Petitioner has neither produced any witness from the village where she was living nor she has produced even her elder son as a witness. As compared to that, respondent had produced the witnesses from the village to support that in the meeting of respectable of the village always it is the petitioner who would be found at fault. Petitioner has failed to prove that she was beaten, disrespected and ill treated which forced her to leave the house of her husband, instead it is the respondent who, in evidence, has proved that the petitioner without any cause would run away from the house of the respondent. That position is also supported by the affidavit sworn in by her father. Though her father has not appeared as a witness but the position of affidavit has not been refuted.
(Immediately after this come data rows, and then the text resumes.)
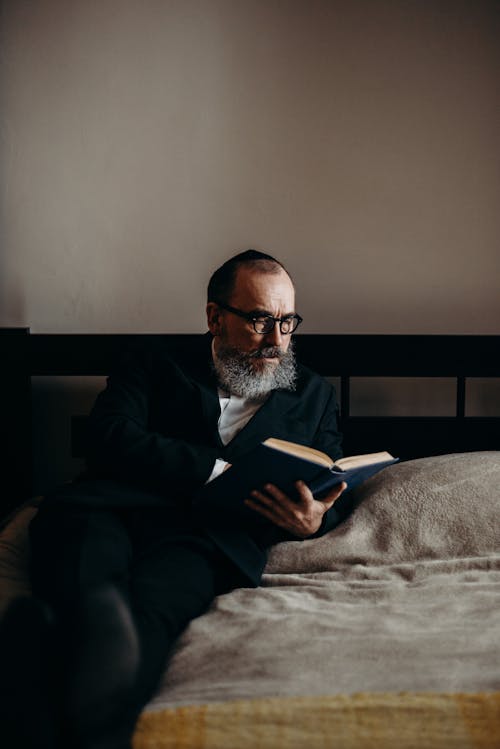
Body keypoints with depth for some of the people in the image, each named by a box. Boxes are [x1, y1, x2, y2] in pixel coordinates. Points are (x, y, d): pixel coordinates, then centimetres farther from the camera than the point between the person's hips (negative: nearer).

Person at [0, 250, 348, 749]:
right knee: (71, 516, -37)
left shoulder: (313, 395, 29)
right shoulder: (156, 362, 23)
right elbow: (110, 436, 4)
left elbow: (328, 499, 22)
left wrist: (313, 521, -5)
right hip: (119, 502, 1)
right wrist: (219, 472, -4)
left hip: (213, 532, 0)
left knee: (153, 602, -37)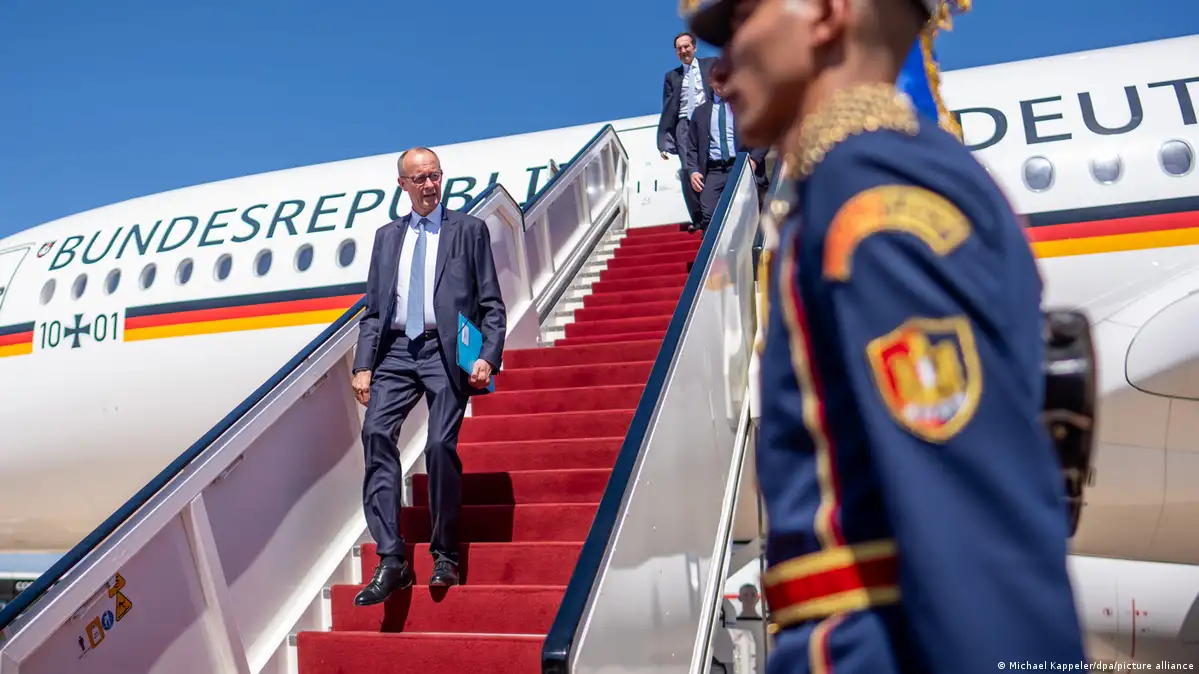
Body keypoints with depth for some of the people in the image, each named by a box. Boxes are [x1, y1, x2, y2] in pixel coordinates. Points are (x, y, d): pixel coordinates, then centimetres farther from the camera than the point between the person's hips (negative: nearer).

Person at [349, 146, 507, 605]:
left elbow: (491, 304, 5)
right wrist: (363, 366, 4)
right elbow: (373, 309, 16)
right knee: (376, 432, -16)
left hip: (447, 352, -3)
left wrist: (488, 358, -9)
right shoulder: (387, 236, 20)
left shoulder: (469, 230, 10)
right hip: (396, 351, 4)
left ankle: (445, 555, 6)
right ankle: (391, 560, -12)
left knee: (440, 444, -14)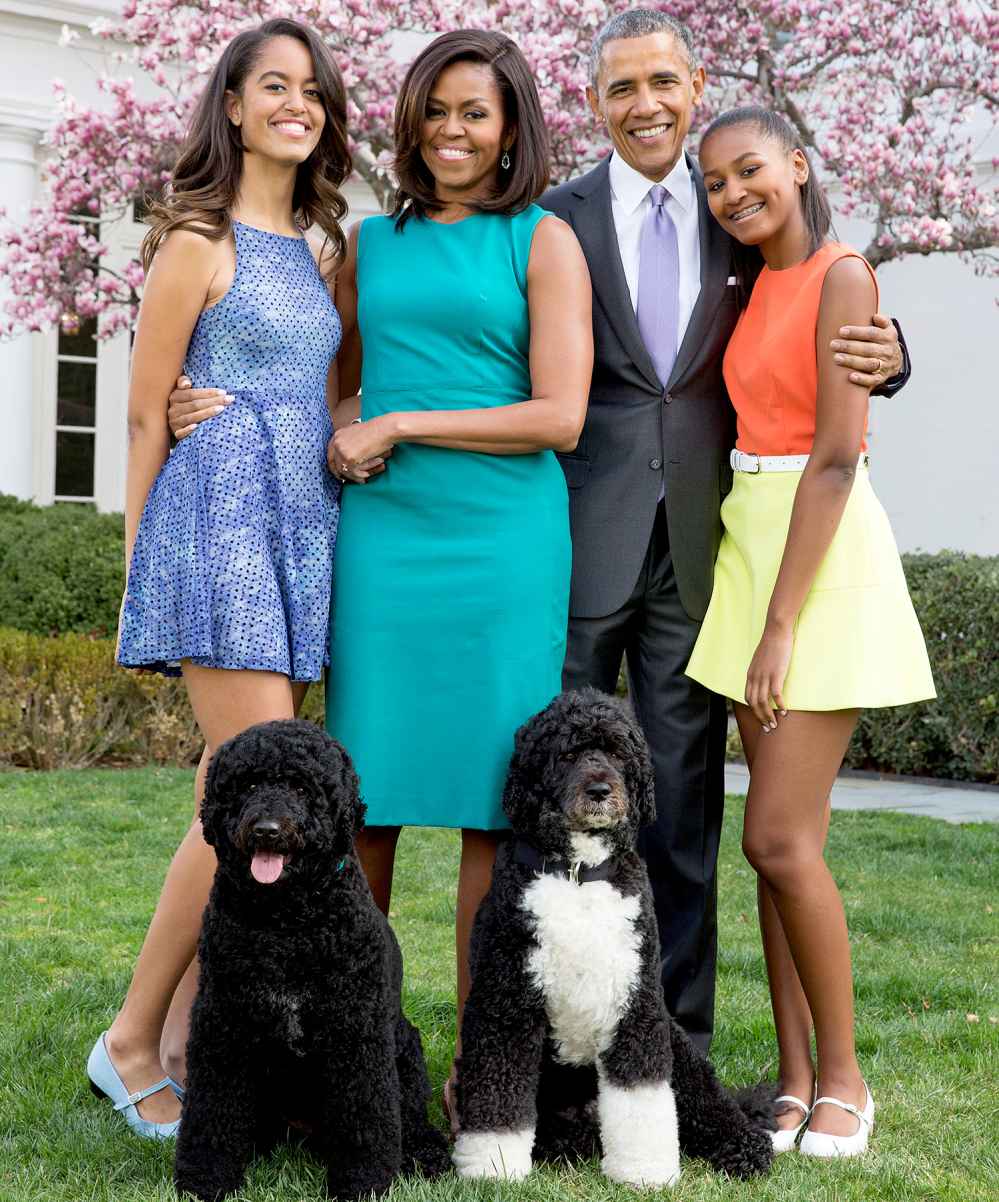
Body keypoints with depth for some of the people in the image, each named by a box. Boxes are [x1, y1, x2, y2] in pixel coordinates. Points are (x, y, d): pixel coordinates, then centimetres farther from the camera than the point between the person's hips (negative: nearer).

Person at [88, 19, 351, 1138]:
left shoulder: (316, 250, 17)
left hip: (298, 530, 7)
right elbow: (145, 413, -2)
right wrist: (139, 565, -1)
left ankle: (185, 1045, 10)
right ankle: (131, 1041, 0)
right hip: (220, 514, -7)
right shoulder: (200, 240, -4)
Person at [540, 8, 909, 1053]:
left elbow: (806, 351, 15)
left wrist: (881, 355, -7)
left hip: (695, 546, 2)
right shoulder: (557, 219, 2)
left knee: (686, 799, 7)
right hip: (582, 543, -2)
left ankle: (679, 1039, 17)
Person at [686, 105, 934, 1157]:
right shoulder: (755, 289, 14)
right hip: (750, 544, 8)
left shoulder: (842, 276, -11)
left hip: (822, 558, -8)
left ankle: (843, 1080, 6)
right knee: (775, 840, 7)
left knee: (781, 839, -9)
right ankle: (795, 1080, 13)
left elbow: (837, 457, -17)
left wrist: (781, 625, -18)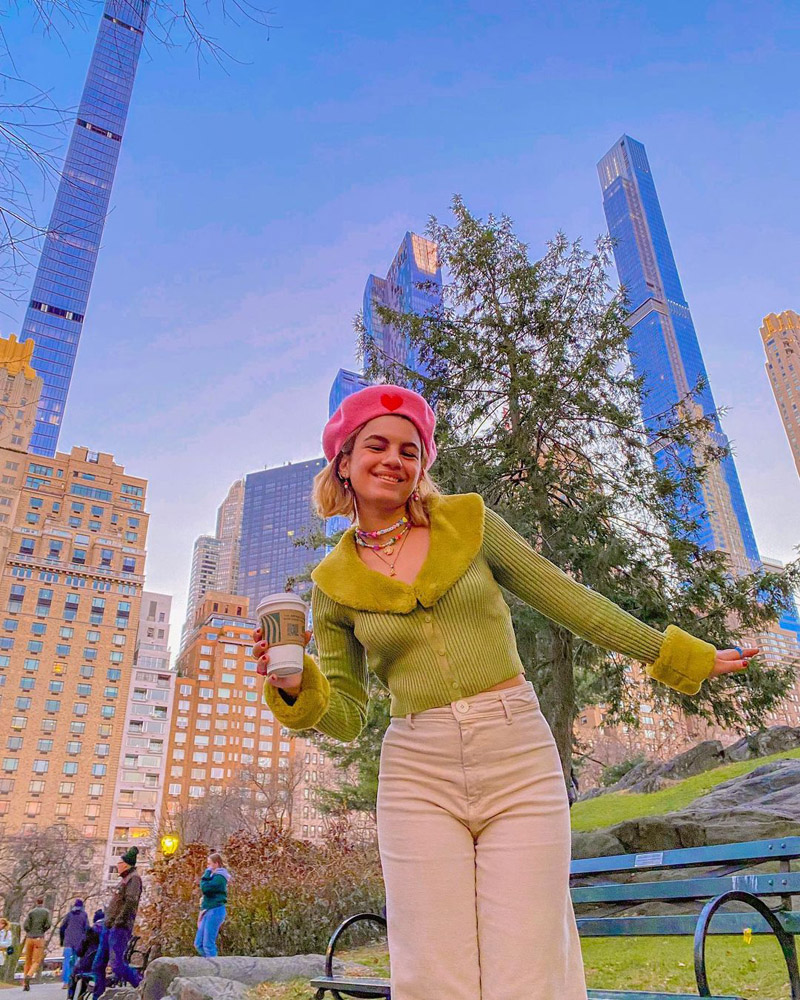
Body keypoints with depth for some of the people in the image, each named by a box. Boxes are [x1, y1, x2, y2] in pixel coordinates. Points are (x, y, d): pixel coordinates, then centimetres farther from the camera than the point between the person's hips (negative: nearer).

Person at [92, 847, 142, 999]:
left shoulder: (134, 878, -8)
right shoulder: (124, 879, 21)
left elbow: (131, 901, -20)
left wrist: (119, 920, -24)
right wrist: (107, 920, 17)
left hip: (119, 928, -10)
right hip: (108, 927, 10)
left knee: (117, 964, -16)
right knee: (98, 965, 9)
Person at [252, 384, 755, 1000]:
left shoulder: (469, 522, 5)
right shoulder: (335, 585, 7)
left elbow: (565, 599, 10)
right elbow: (345, 716, 10)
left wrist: (680, 655, 14)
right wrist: (295, 688, -11)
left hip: (520, 761, 0)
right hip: (418, 773, 1)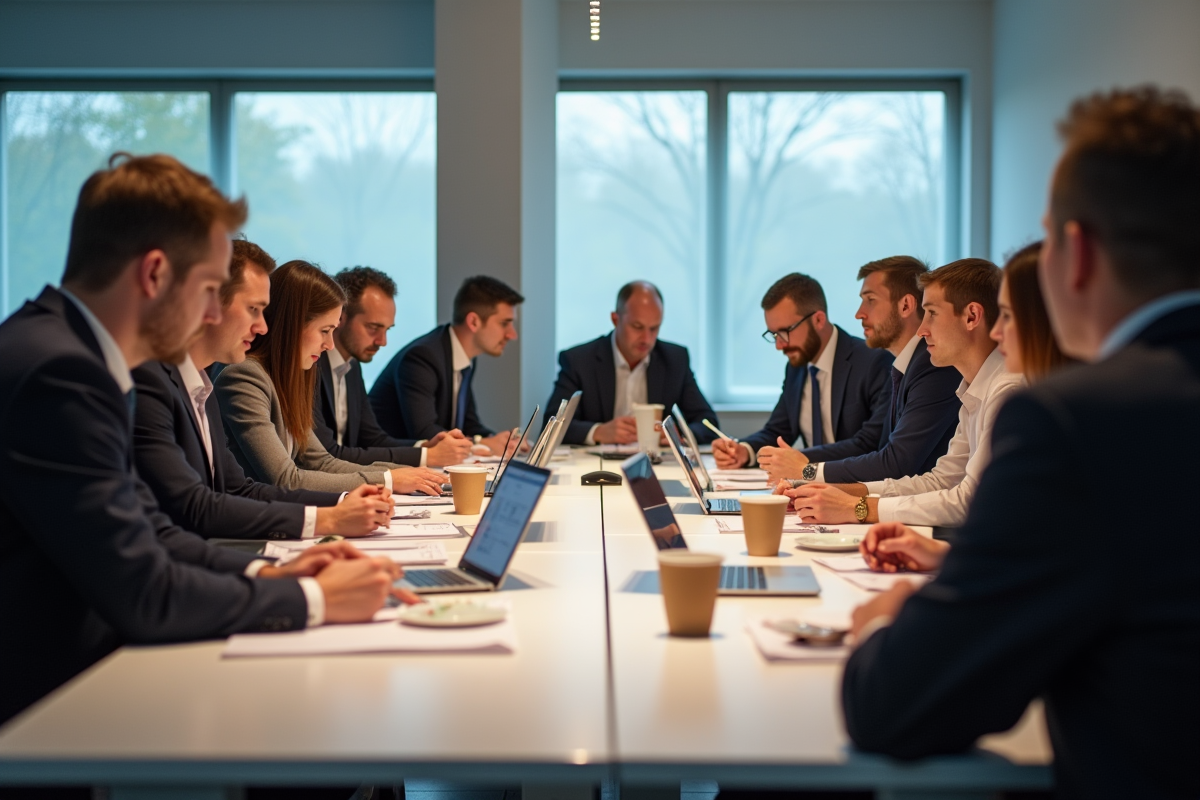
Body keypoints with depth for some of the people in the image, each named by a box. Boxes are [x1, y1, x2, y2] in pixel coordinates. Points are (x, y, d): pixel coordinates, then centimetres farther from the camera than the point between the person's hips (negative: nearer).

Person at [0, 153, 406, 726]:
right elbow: (144, 595, -22)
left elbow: (147, 531, 14)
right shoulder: (58, 373, -23)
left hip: (81, 669, 9)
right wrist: (313, 600, -12)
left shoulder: (70, 353, 7)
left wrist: (266, 574, 0)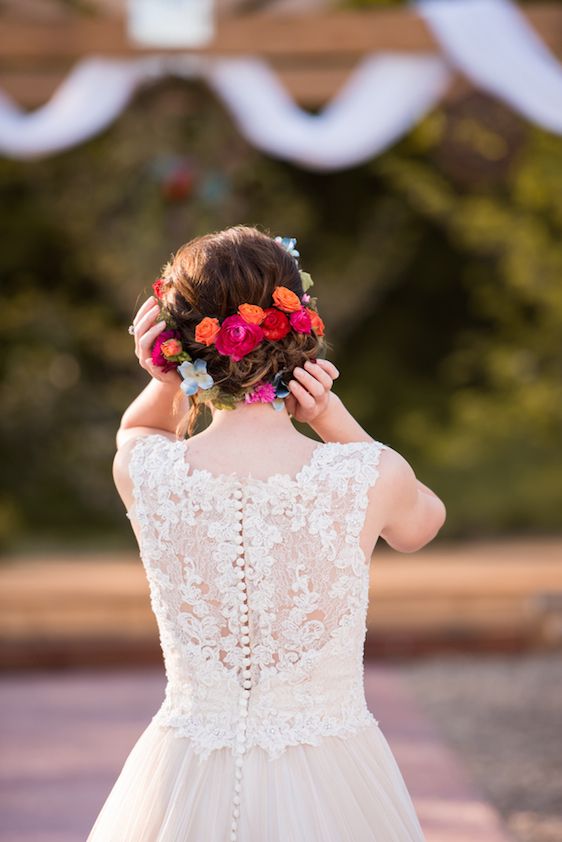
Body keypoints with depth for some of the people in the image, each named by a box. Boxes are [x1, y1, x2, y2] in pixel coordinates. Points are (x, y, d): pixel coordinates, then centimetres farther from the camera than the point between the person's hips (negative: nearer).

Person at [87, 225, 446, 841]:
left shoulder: (141, 472, -12)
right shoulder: (373, 476, -17)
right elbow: (424, 521, 10)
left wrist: (170, 381, -7)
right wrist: (330, 414, -6)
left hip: (185, 788, 1)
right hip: (329, 789, -1)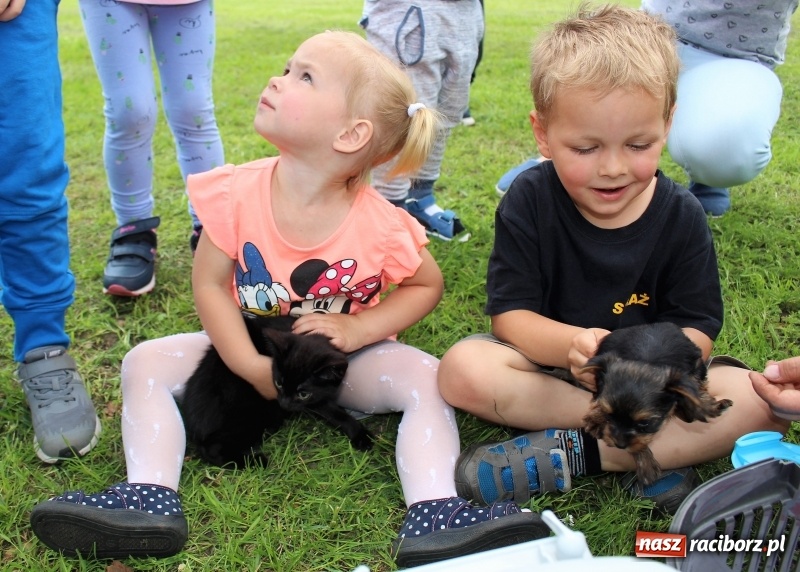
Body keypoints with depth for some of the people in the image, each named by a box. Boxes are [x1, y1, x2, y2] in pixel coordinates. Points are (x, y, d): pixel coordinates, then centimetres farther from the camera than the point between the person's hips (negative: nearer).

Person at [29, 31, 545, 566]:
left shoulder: (381, 226, -22)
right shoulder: (238, 194, -18)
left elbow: (427, 285, -5)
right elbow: (210, 284, -11)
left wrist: (357, 330, -19)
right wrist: (251, 366, -22)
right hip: (249, 350, 2)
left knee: (427, 376, -25)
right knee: (147, 364, -15)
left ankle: (434, 516, -29)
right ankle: (149, 498, -21)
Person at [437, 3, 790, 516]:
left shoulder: (682, 216, -9)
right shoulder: (529, 201, -13)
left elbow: (697, 329, -10)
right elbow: (509, 314, -15)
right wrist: (572, 344, -37)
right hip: (549, 360, 0)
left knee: (758, 403, -23)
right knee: (463, 370, -31)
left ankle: (572, 453, -24)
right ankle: (656, 448, -25)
When an affidavit is sworn, hat is a valid piece of evidence unless genuineness of the same is specifically denied. 9. The view taken by the learned Sessions Judge while deciding the revision petition is in consonance with law, does not call for any interference, as such, is maintained. Resultantly, petition is dismissed along with connected CMP. 10. Copy of the order along with respective records be send to both courts below.